Random Meditations on a Life of Martial Arts – Teja VanWicklen

I often think about the vulnerability of having to protect yourself and your little ones with no margin for error.

I think about what it means, not only to make quick, pressured, complex decisions about how badly to hurt someone, but to make a very simple decision to risk death or kill someone because anything short of everything you’ve got might not be enough and the space between the right and wrong decision is as minute and critical as the distance between molecules – a distance that, if you survive the leap, will be measured by everyone, including those with the power to determine what you can or can’t do with the rest of your life.

I reach for a formula, even just the shape of an answer to the urgent question of how to carefully select information and pass it to the neglected populations of the world. And then how to teach them to pass the information on to their children. Truthfully I would rather renovate houses and furniture, make art and read books in peace looking out over the Andes mountains. Who knows why we are driven to do what we do.

I think about Aikido, “the way of loving energy”, and how as a kid I believed in the ultimate martial super power of being able to subdue a dangerous person with a feather light redirect or a gentle hold.

I think about hard styles like Kyokushin and Taekwondo, as different as they are similar and built to create an impervious body and mind.

I think about Taichi and Bagua and the absolute magic, the strengthless power that comes from cultivating internal arts.

I wonder at the many hard and soft forms of Arnis, Kali and Silat and how they seek to specifically address issues many other styles don’t; issues of size differentials and weaponry.

I think of Krav Maga and how it mixes and modernizes military hand to hand combat for normal people.

Thirty years on I’ve learned that Aikido and the internal arts really begin to take shape after fifteen to twenty years of study, that Kyokushin and other hard styles break the body down as much as they build it up and in the end you have skills it hurts to practice and pains that never go away.

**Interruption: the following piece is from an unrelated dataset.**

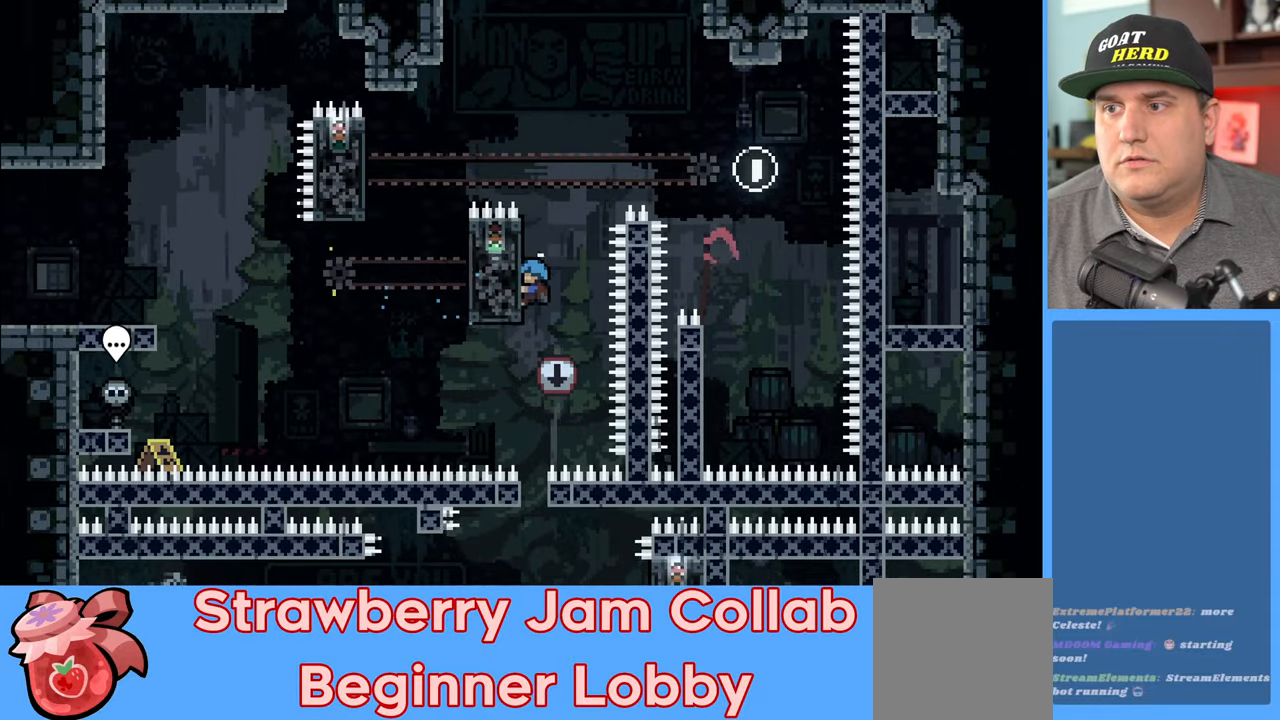
{"buttons": ["R2"], "left_stick": "center", "right_stick": "center", "events": []}
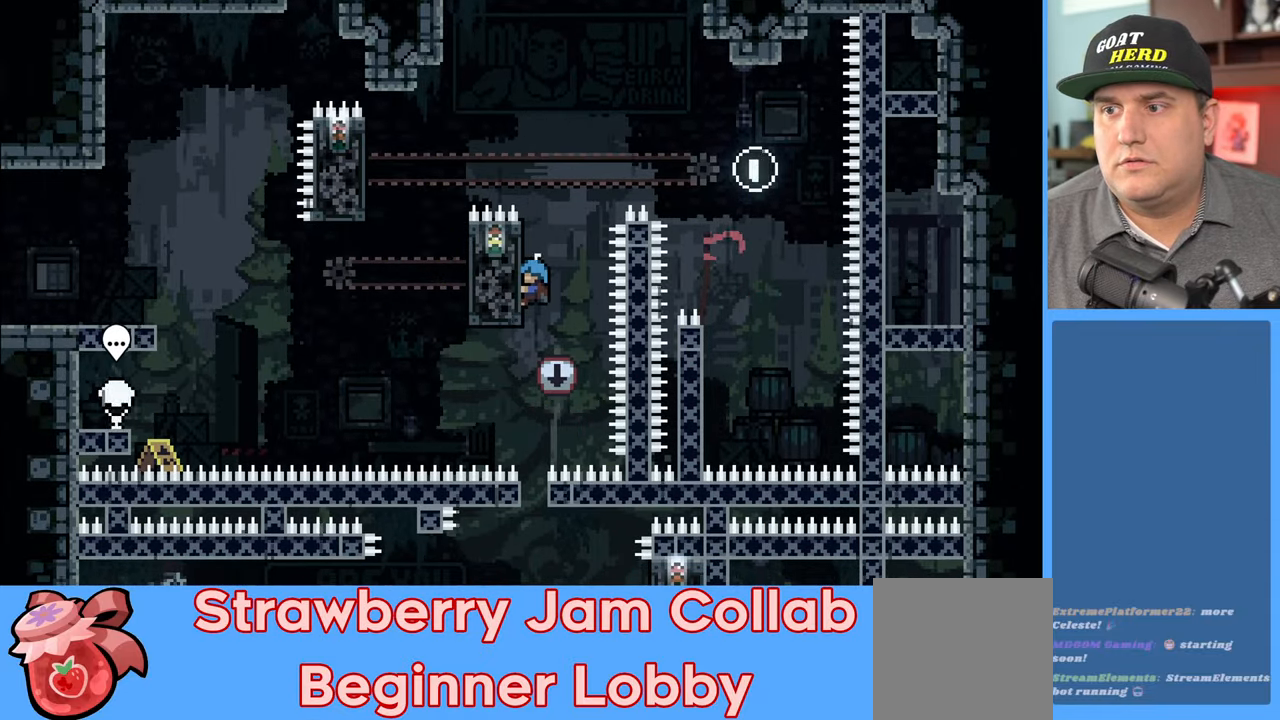
{"buttons": [], "left_stick": "center", "right_stick": "center", "events": [[50, "R2", "up"]]}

You end up being an enemy to yourself and causing damage you were seeking to avoid. I found out the hard way that even the most open and inclusive hive mindsets ultimately shun new questions in favor of already ensconced answers.

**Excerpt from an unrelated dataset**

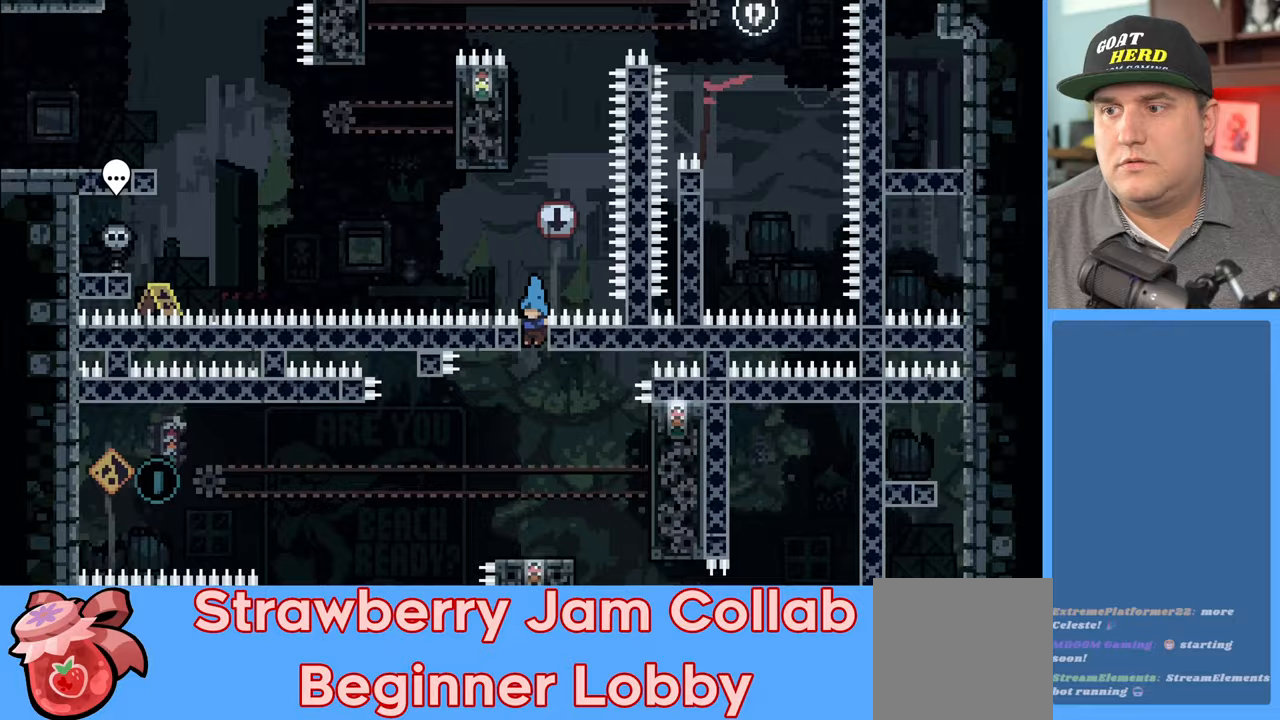
{"buttons": ["R2"], "left_stick": "center", "right_stick": "center", "events": [[283, "R2", "down"]]}
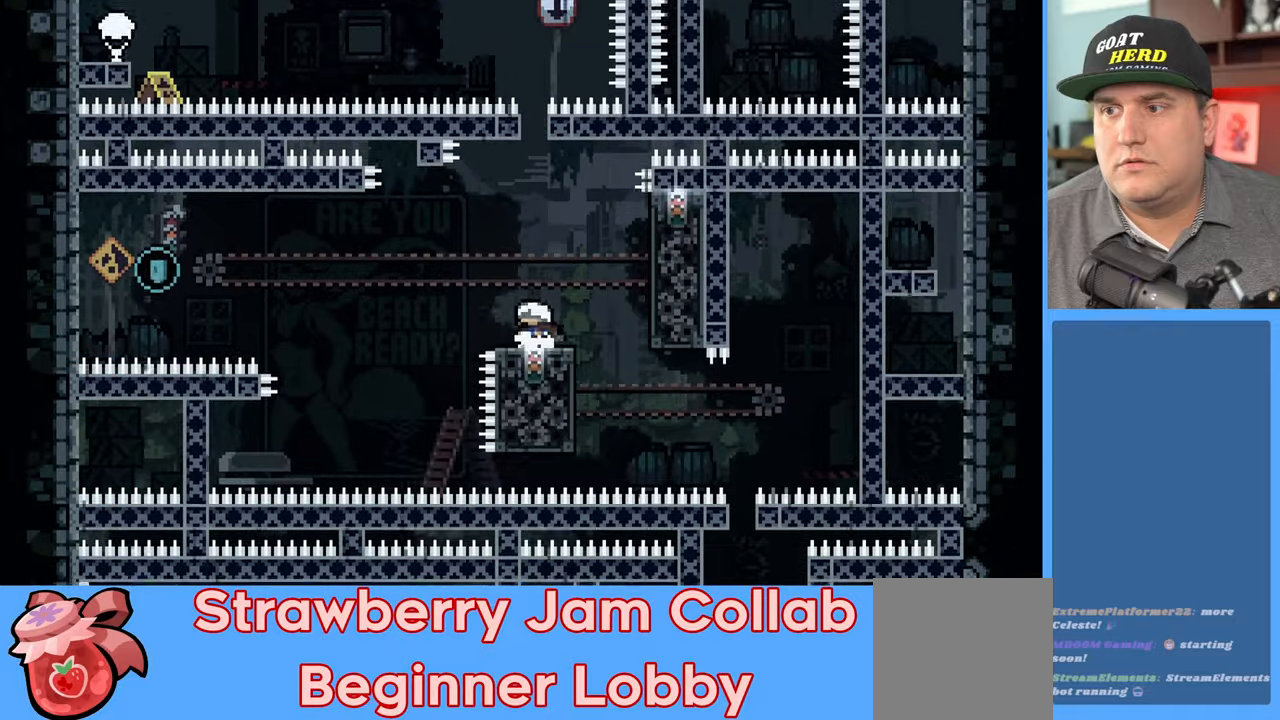
{"buttons": ["R2"], "left_stick": "right", "right_stick": "center", "events": [[250, "left_stick", "right"], [267, "A", "down"], [350, "A", "up"]]}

After thirty years of training, mental and physical, I wonder what I’ve really learned. I know I’m safer from certain things, certain people, but I wonder just how much. I am physically stronger in muscular ways, broken and weaker at my joints and nerves. I am mentally tougher in important ways but also aware of what real fear and physical pain are and how it is possible for those things to utterly overwhelm the mind’s ability to cope. I am more aware than ever of the ticking of the clock and the balance between seeking to protect while at the same time being present in life.

I suppose having more questions supplies me with more answers.

I know not to choose violence unless I am willing to put a period at the end of the sentence. I know not to give up my element of surprise by announcing my intention to survive at all costs. If I did he would only laugh at me and take it as a challenge. And seek to kill me faster. I think I know where to put my mind in an emergency and how to block out unconstructive mental chatter.

I am pretty sure that to be female is be physically and culturally vulnerable in the world. It’s possible that to be male is to be emotionally vulnerable and that we are stronger when we help one another by filling in those gaps.

I don’t know that answers exist. But I am positive that I will continue searching for questions.